Questions:
[1] List every kitchen tool or appliance named in the method of the bacon and cheese scone recipe.
[2] Write the next part of the bacon and cheese scone recipe, picking up after its last line.

Supplied passage:
Bite-Size Bacon and Cheese Scones

These cheesy bacon scones are so addictive! The first sentence from this recipe in the cookbook is, "I dare you to stop eating these!",  and that is a good reason enough to bake this right away! If you love bacon and cheese, then do yourself a favour, and bake this, on one weekend afternoon, when your family is around to enjoy these scones, fresh and warm, delicious, right after baking. Perfect for an afternoon tea-time treat, of course have a pot of warm tea ready!


Firstly, fry the bacon till crisp, chop to small pieces, keep aside while you prepare the dough.
The dough is mixed in the food processor, which takes about only a minute. Dump the dough on a lightly floured work surface, knead in the bacon pieces and bring the dough into a ball. Using a rolling pin, roll the dough to 1/2" thick, use a 1-1/2" cookie cutter, cut out as many scones as you can. Gather the scraps, and repeat.


The scones may be left as it is (on the left), or add a pinch of grated cheese over each one before baking (on the right). Of course, I topped all of the scones with grated cheese.


Bake in a preheated oven at 400F (200C), for about 12 minutes until golden. Remove from the pan and let cool slightly on a wire rack before serving.



Freshly baked and could not wait to eat it! Smells so cheesy nice!


Just like the author says, "I dare you to stop eating these!".  How true! I could not stop at just two or three, same goes with the family! Before we know it, most of the scones are gone! They are so good! Eating them while still warm, minutes after baking is the best! These scones are buttery, tender, tastes just amazing with the bacon and cheese. Do not skip the cheese topping, it really does "take the scones over the top", as in the author's own words. We had these with some warm tea, and it was raining heavily outside while we were enjoying these scones. Such perfect tea-time treat! 


Bite-Size Bacon and Cheese Scones
(adapted from "Willams-Sonoma : Home Baked Comfort", Kim Laidlaw)
makes about 4 dozen mini scones
3 thick slices applewood-smoked bacon (use streaky bacon)

Information supplied:
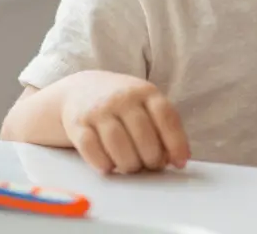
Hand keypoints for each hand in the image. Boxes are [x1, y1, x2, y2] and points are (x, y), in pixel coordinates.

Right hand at [59, 71, 190, 173]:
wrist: (80, 89)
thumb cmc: (122, 105)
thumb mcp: (145, 105)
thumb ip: (163, 128)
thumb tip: (179, 159)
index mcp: (145, 91)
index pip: (166, 116)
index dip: (176, 143)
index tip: (180, 163)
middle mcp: (122, 97)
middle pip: (143, 134)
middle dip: (151, 158)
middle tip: (150, 166)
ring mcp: (98, 109)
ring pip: (117, 143)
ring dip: (128, 164)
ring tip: (131, 167)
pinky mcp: (76, 123)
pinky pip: (90, 148)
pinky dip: (102, 163)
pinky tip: (108, 167)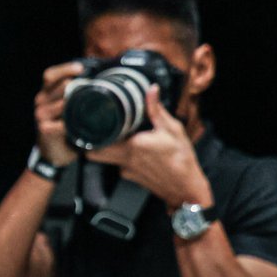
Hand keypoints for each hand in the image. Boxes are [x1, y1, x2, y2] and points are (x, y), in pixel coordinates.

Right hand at [35, 62, 84, 167]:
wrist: (54, 152)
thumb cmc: (65, 126)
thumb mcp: (67, 107)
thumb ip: (75, 93)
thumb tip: (99, 76)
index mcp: (46, 93)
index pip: (50, 75)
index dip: (65, 69)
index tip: (81, 68)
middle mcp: (40, 101)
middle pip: (63, 85)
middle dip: (78, 87)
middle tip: (93, 92)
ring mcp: (41, 115)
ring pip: (64, 102)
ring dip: (77, 106)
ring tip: (87, 110)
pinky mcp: (44, 129)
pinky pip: (63, 122)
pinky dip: (72, 123)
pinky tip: (77, 125)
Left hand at [85, 86, 212, 207]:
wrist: (185, 186)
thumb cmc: (181, 158)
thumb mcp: (172, 128)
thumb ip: (156, 110)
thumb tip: (151, 90)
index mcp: (132, 145)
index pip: (98, 144)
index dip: (92, 135)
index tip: (91, 125)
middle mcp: (125, 160)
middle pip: (95, 154)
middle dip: (95, 143)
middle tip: (98, 131)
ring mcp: (126, 171)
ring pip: (107, 159)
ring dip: (109, 149)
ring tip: (119, 137)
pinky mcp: (131, 177)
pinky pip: (120, 165)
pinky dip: (123, 158)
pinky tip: (136, 151)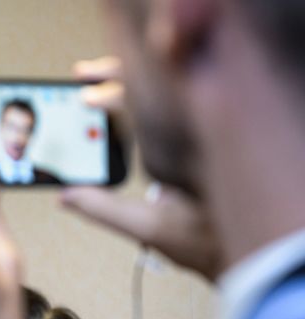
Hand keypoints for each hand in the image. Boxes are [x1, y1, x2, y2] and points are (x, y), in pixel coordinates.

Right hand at [63, 57, 222, 280]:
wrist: (251, 245)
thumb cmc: (211, 239)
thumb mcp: (150, 228)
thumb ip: (103, 209)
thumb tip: (66, 195)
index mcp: (188, 148)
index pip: (146, 103)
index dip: (112, 94)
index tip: (87, 99)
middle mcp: (199, 130)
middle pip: (156, 80)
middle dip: (115, 73)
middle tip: (84, 75)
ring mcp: (202, 129)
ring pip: (165, 85)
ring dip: (130, 80)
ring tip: (98, 81)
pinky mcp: (202, 134)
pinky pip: (171, 100)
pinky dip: (144, 95)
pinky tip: (124, 103)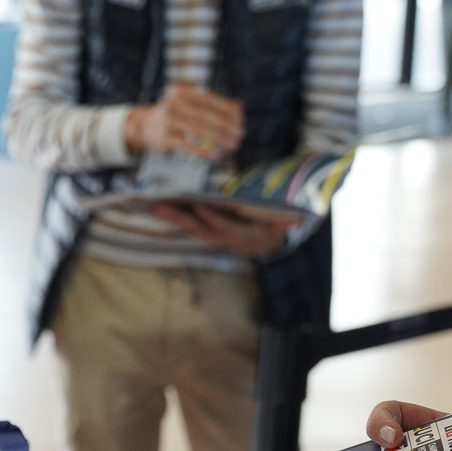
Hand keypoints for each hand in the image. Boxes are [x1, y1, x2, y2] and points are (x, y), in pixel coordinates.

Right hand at [123, 85, 243, 159]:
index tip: (240, 120)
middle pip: (206, 116)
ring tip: (232, 145)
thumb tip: (238, 107)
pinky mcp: (165, 138)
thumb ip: (213, 105)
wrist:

Answers to the exercises:
[1]
- Food processor
- Rolling pin
- Cookie cutter
- Oven
- Pan
- Wire rack

[2]
2 cups (10oz/315g) all-purpose flour
2 tsp baking powder
1 cup (4oz/125g) grated Asiago or Gruyere cheese (I use Cheddar)
pinch of kosher salt (omit salt, as but butter is salted)
1/2 tsp freshly ground pepper (use 1/4 tsp)
1/2 cup (4oz/125g) cold unsalted butter, cut into chunks (use salted butter)
1 large egg
3/4 cup (6fl oz/180ml) heavy cream or whole milk (I use slightly less)

Position a rack in the middle of the oven and preheat to 400F (200C). Line a rimmed baking sheet with parchment paper.
In a frying pan, fry the bacon over medium-low heat until lightly crisp, about 5 minutes. Transfer to a cutting board and finely chop the bacon.
In a food processor, combine the flour, baking powder, cheese, salt, and pepper and pulse briefly to mix. Add the butter and pulse until the mixture looks like coarse meal. In a small bowl, whisk together the egg and cream until blended. Pour the egg mixture into the processor and pulse just until the dough comes together.
Dump the dough onto a lightly floured work surface. Knead in the bogacon and then bring the dough together into a ball. Using a floured rolling pin, roll out the dough to 1/2 inch (12mm) thick. Using a 1-1/2-inch (4cm) biscuit cutter, cut out as many scones as you can. Gather the scrape of dough, roll out, and cut out more scones.
Space the scones evenly on the prepared baking sheet. Bake until the scones are golden, about 12 minutes. Remove from the pan and let cool slightly on a wire rack before serving.